*TEXT FOR ANALYSIS*:
[Start of section]
Hearing loss and chemotherapy - what’s the connection?
Hair loss, weight loss, and nausea are the most visible side effects of chemotherapy. One of the more hidden side effects is ototoxicity – a condition that causes hearing loss.
Cancer treatment has come a long way in recent years, withsurvival rates increasing for many common types of cancer. This is great news, but it also means that cancer survivors are experiencing longer-term side effects as a result of their treatment. Here’s what you need to know if you have a hearing loss as a result of chemotherapy.
How common is hearing loss from chemotherapy?
It is difficult to estimate how many people will get a hearing loss as a result of chemotherapy treatment. According to the University of Arizona Cancer Center, “Hearing loss has become one of modern cancer therapy’s most prevalent side effects. In fact, hearing loss is among the most underreported, yet potentially devastating, side effects endured by many chemotherapy patients.”
Why can I develop hearing loss from chemotherapy?
A main reason why hearing loss is a side effect of chemotherapy is the use of chemotherapy agents like cisplatin and carboplatin. These treatments are very successful for treating cancer, but they can cause ototoxicity, or toxic damage to the inner ear.
Ototoxicity starts in the upper hearing frequencies, which is above the level that speech commonly occurs. For this reason, chemotherapy patients probably don’t realize that it is happening. As treatment continues, the hearing loss can become worse and include tinnitus.
What are the signs of hearing loss from chemotherapy?
The University of Arizona Cancer Center recommends getting a standard hearing evaluation before starting chemotherapy treatment. This will establish a hearing “baseline” and can be used to determine whether or not your hearing becomes worse during and after treatment. Your hearing care professional can schedule regular hearing evaluations throughout your treatment.
Unlike many types of hearing loss, hearing loss from ototoxicity can come on suddenly and can range from mild hearing loss or tinnitus to near deafness.
What is the treatment for ototoxicity?
There is no cure for ototoxicity, but there are ways to lessen the symptoms. Work with your hearing care professional to determine if hearing aids are the best solution for you. Tinnitus management devices and other forms of tinnitus sound therapy can also help control ringing and buzzing in the ears.
[End of section]
*INFORMATION*:
[Start of section]
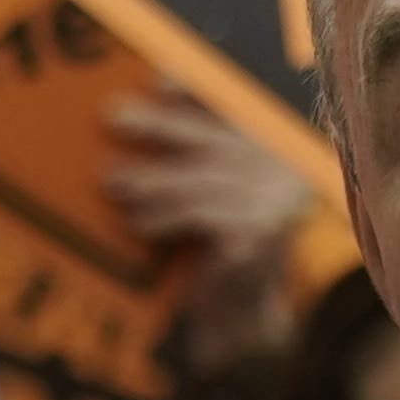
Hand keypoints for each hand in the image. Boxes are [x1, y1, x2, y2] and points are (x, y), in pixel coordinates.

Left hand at [99, 91, 325, 262]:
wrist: (241, 319)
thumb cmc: (215, 248)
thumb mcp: (209, 192)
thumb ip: (191, 156)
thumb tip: (135, 112)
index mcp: (278, 150)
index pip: (237, 108)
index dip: (198, 90)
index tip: (156, 80)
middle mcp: (286, 171)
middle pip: (217, 137)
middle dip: (162, 125)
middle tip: (115, 116)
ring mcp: (277, 204)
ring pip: (202, 177)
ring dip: (151, 178)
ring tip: (113, 180)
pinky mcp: (259, 236)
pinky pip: (200, 215)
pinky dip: (163, 217)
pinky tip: (137, 223)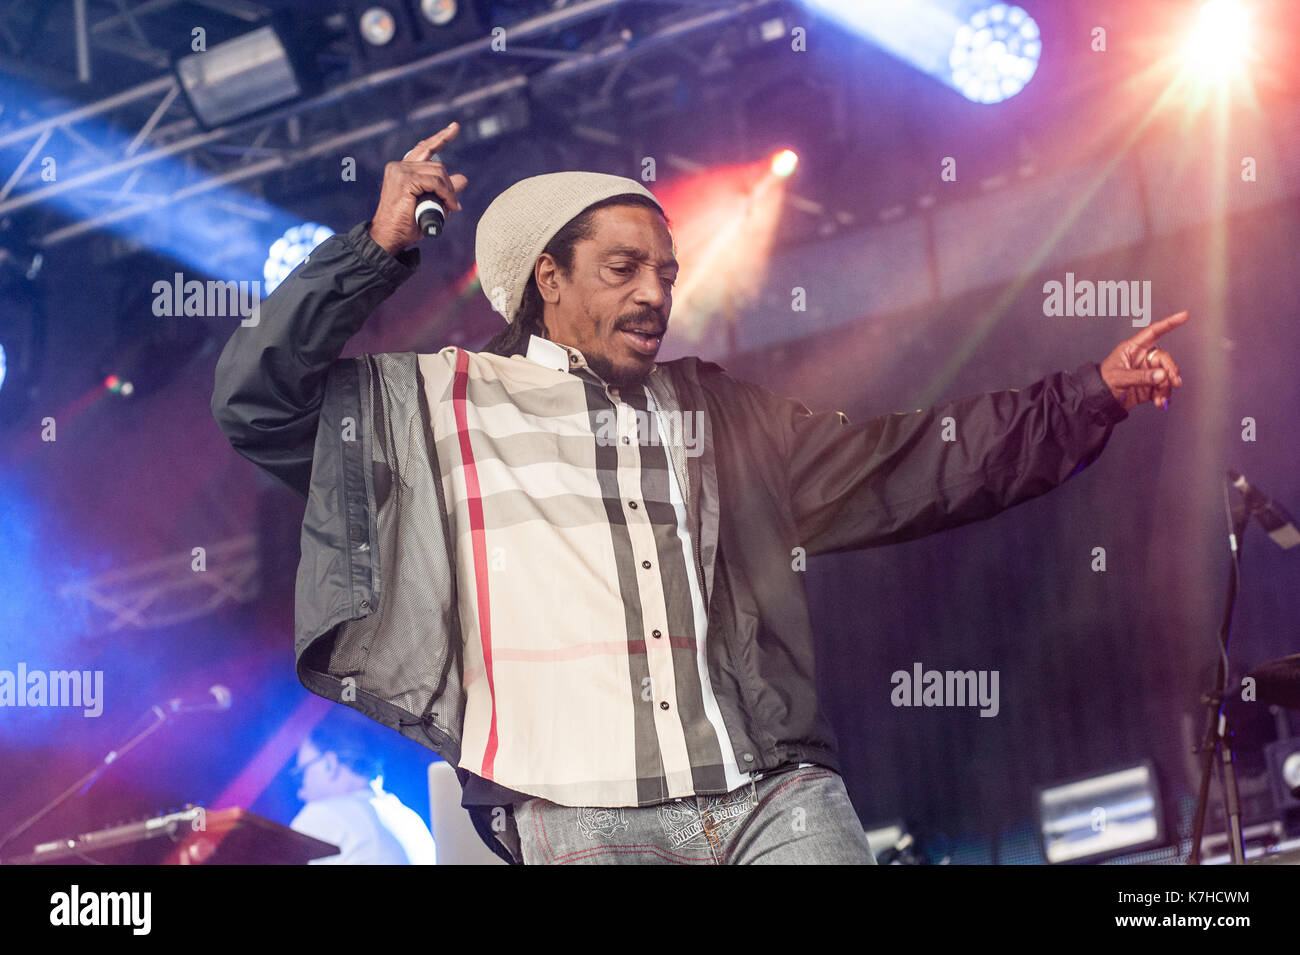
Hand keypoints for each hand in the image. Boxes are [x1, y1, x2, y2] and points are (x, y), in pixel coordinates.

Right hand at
[End of section]
*ASSIGNMENT 1*: Decide whether each statement agrees with the article on hearing loss and chemotherapy: (a) ototoxicity begins in the upper hearing frequencies; (b) ototoxicity can be cured; (c) hearing loss from ototoxicity always develops gradually. Answer yes or no for each, and quote the words of the article that settle it.
*ASSIGNMENT 2*: Reproduce the passage of the article on hearing loss and chemotherapy word for word, from "Hearing loss and" to "is hearing loss from chemotherapy?".
*ASSIGNMENT 3*: Name the side effects that the article on hearing loss and chemotherapy calls the most visible side effects of chemotherapy.
Use only the article on hearing loss and chemotherapy when responding.

*SOLUTION 1*:
(a) Yes: "Ototoxicity starts in the upper hearing frequencies"
(b) No: "There is no cure for ototoxicity"
(c) No: "hearing loss from ototoxicity can come on suddenly"

*SOLUTION 2*:
Hearing loss and chemotherapy - what’s the connection?
Hair loss, weight loss, and nausea are the most visible side effects of chemotherapy. One of the more hidden side effects is ototoxicity – a condition that causes hearing loss.
Cancer treatment has come a long way in recent years, withsurvival rates increasing for many common types of cancer. This is great news, but it also means that cancer survivors are experiencing longer-term side effects as a result of their treatment. Here’s what you need to know if you have a hearing loss as a result of chemotherapy.
How common is hearing loss from chemotherapy?

*SOLUTION 3*: Hair loss, weight loss, nausea